Students and members of the UC Davis community are preparing for a special type of solar eclipse that will occur in the evening sky in northern California on May 20. This eclipse will be an “annular” (meaning “ring-like”) type of solar eclipse, which is when the moon passes directly in front of the sun without completely covering it and appears as a complete disk within a disk.
“We don’t get to see it often because our moon isn’t on the right plane. [The plane of orbit] is 5 degrees off, so to catch it on the right plane is really spectacular,” said Jared Clapham, a senior communication major at UC Davis who is currently taking an astronomy class.
People who view the eclipse from the city of Davis will only see a partial eclipse on May 20, beginning at 5:15 p.m. and ending at 7:38 p.m. Pacific Daylight Time. Maximum eclipse will occur at 6:31 p.m., viewing from Davis, when the moon will appear to cover 86 percent of the sun’s disk somewhat low in the western sky.
Kevin Delano and Rachael Johnson, both senior geology majors, are co-presidents of the UC Davis Geology Club.
“We see this as an opportunity to educate people about a real cool natural phenomenon they will experience,” Delano said.
The Geology Club will be offering special solar eclipse glasses on the Quad during Picnic Day for a $2 donation, and afterward by special arrangement.

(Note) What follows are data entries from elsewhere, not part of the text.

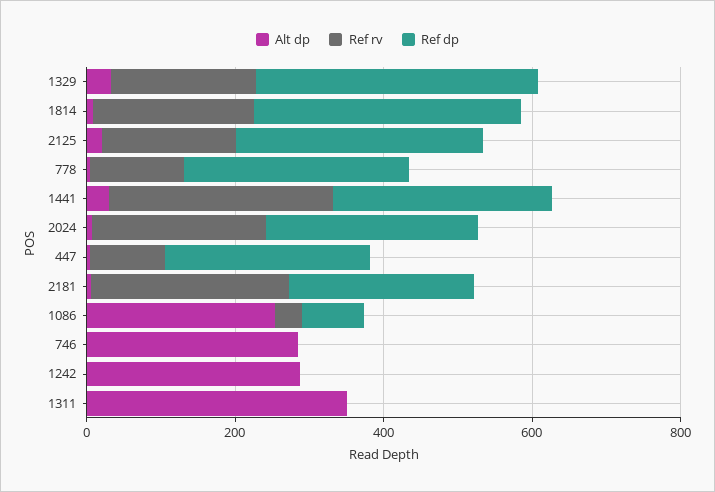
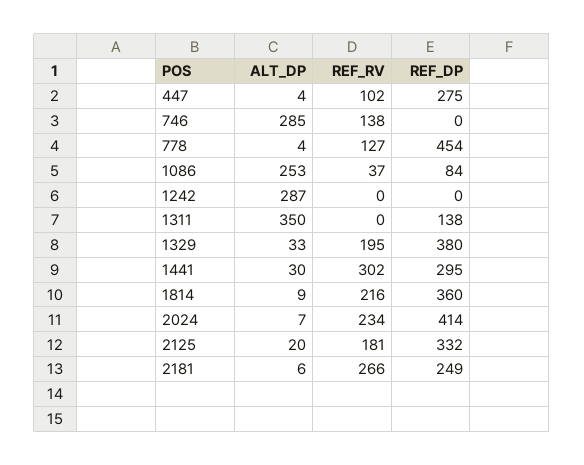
  {
    "Alt dp": {
      "1329": 33,
      "1814": 9,
      "2125": 20,
      "778": 4,
      "1441": 30,
      "2024": 7,
      "447": 4,
      "2181": 6,
      "1086": 253,
      "746": 285,
      "1242": 287,
      "1311": 350
    },
    "Ref rv": {
      "1329": 195,
      "1814": 216,
      "2125": 181,
      "778": 127,
      "1441": 302,
      "2024": 234,
      "447": 102,
      "2181": 266,
      "1086": 37,
-     "746": 0,
+     "746": 138,
      "1242": 0,
      "1311": 0
    },
    "Ref dp": {
      "1329": 380,
      "1814": 360,
      "2125": 332,
-     "778": 300,
+     "778": 454,
      "1441": 295,
-     "2024": 300,
+     "2024": 414,
      "447": 275,
      "2181": 249,
      "1086": 84,
      "746": 0,
      "1242": 0,
-     "1311": 0
+     "1311": 138
    }
  }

“One cannot view the eclipse without the glasses because the sun will damage your eyes,” Delano stressed.
The other type of eclipse is a lunar eclipse, when the earth casts a shadow on the moon.

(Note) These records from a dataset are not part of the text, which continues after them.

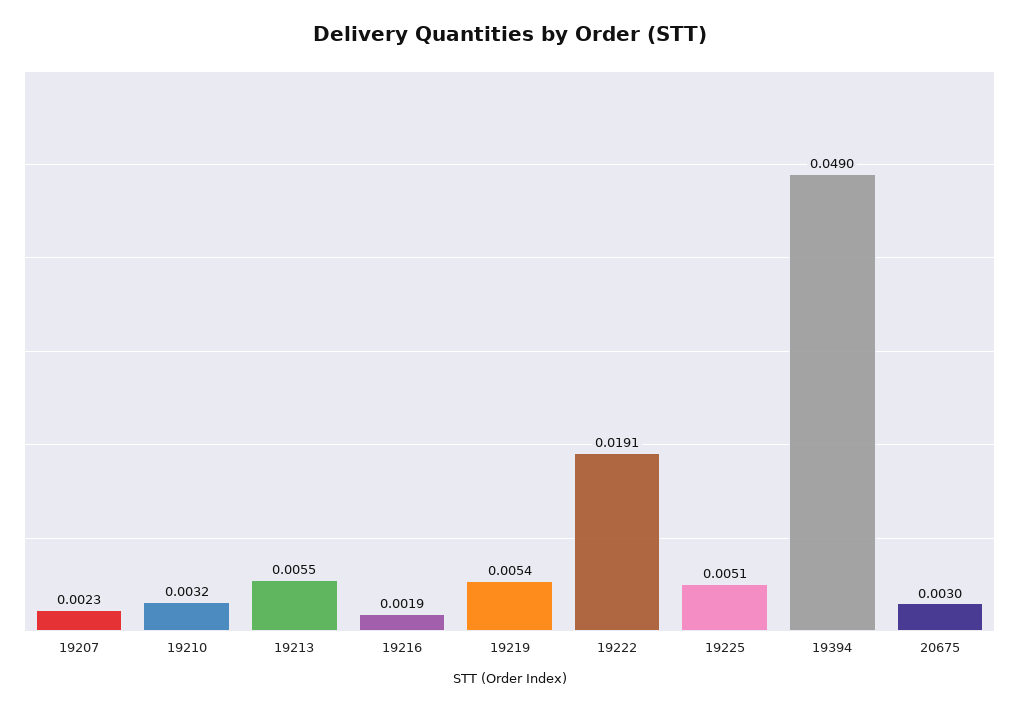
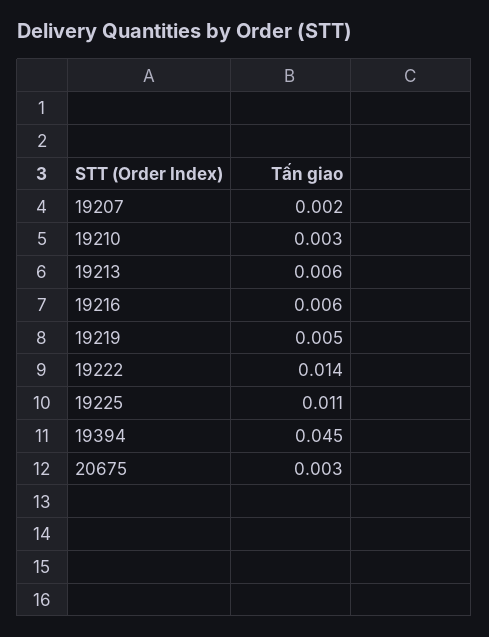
  {
    "19207": 0.0023,
    "19210": 0.0032,
    "19213": 0.0055,
-   "19216": 0.0019,
+   "19216": 0.006,
    "19219": 0.0054,
-   "19222": 0.0191,
+   "19222": 0.014,
-   "19225": 0.0051,
+   "19225": 0.011,
-   "19394": 0.049,
+   "19394": 0.045,
    "20675": 0.003
  }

“A lunar eclipse is seen by half of the entire planet,” said Howard Spero, a professor of geology and chair of the geology department at UC Davis.
“Even though solar eclipses are more frequent, much fewer people see [total solar eclipses] because you have to be on a specific part of the planet at a specific time to be able to see one,” Spero said.

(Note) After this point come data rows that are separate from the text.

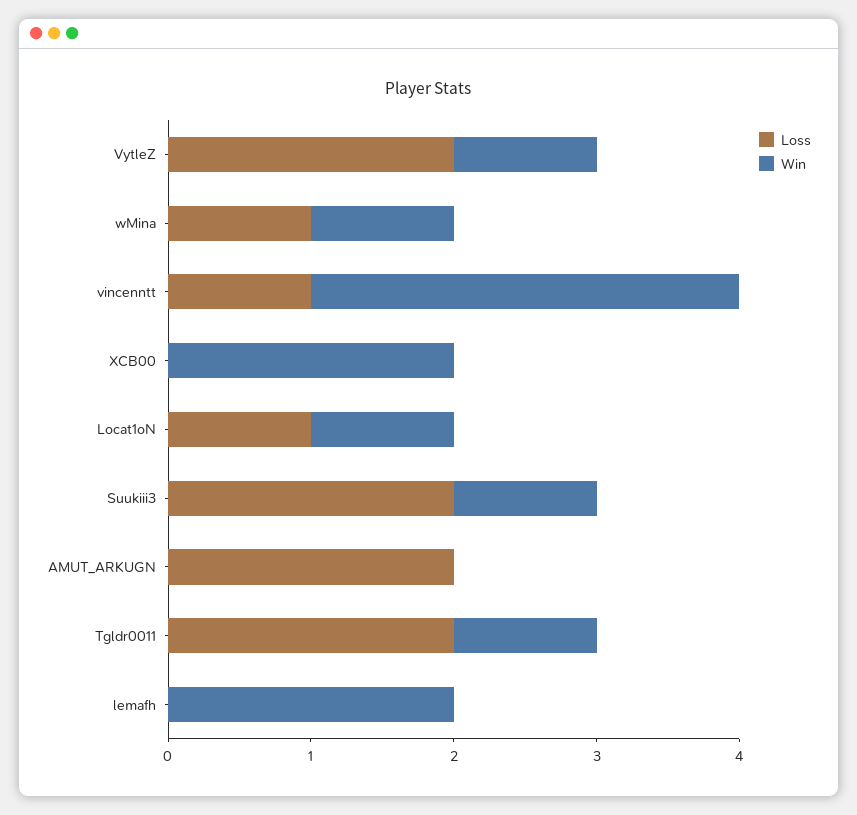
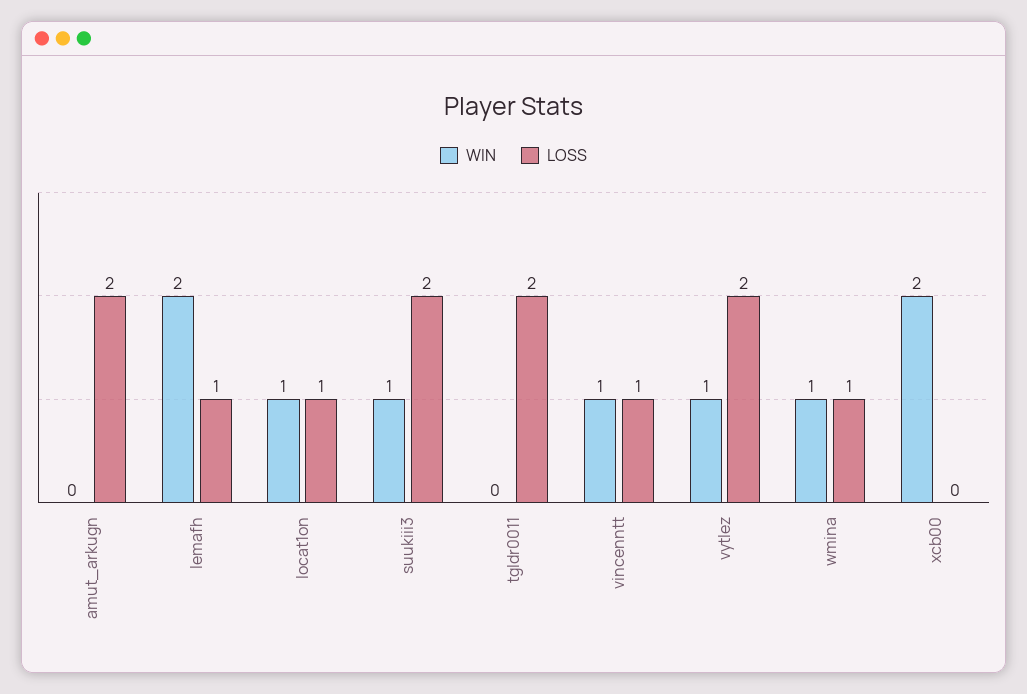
  {
    "Loss": {
      "VytleZ": 2,
      "wMina": 1,
      "vincenntt": 1,
      "XCB00": 0,
      "Locat1oN": 1,
      "Suukiii3": 2,
      "AMUT_ARKUGN": 2,
      "Tgldr0011": 2,
-     "lemafh": 0
+     "lemafh": 1
    },
    "Win": {
      "VytleZ": 1,
      "wMina": 1,
-     "vincenntt": 3,
+     "vincenntt": 1,
      "XCB00": 2,
      "Locat1oN": 1,
      "Suukiii3": 1,
      "AMUT_ARKUGN": 0,
-     "Tgldr0011": 1,
+     "Tgldr0011": 0,
      "lemafh": 2
    }
  }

The upcoming annular eclipse can be seen in the U.S. from within a wide band that stretches from northern California southeastward toward western Texas.
To see the disk-within-a-disk, ring-like effect, viewers can drive to any area along Interstate 5 between Willows, Calif. and Glendale, Ore. and look for clear skies, or anywhere along Highway 101 between Garberville, Calif. and Bandon, Ore. A Google interactive map of the solar eclipse path can be found on the NASA.gov website.
“It’s silly not to [drive north]. This is an opportunity of a lifetime,” Spero said, referring to the short one-hour drive.
According to Sky & Telescope magazine, although the sky doesn’t turn dark during an annular eclipse, the sky will turn dark blue, allowing the planet Venus to be seen to the left of the sun.
Spero is an “eclipse chaser” and has traveled all over the world to see seven total solar eclipses in 21 years on four continents, when day becomes night for a span of a few or several minutes. He has also seen one annular eclipse.
Kenneth Verosub, also a professor in the geology department, traveled to China with Spero to see a total eclipse there in July 2009.
Verosub teaches a course called “Earth Science, History, and People,” which, he explained, involves studying the interactions between geologic processes and human activity.
“I believe that people need to look up at the sky more than they do,” Verosub said. “To me, it’s a connection to the long span of human history and to the way that earlier people related to or responded to these kinds of events.”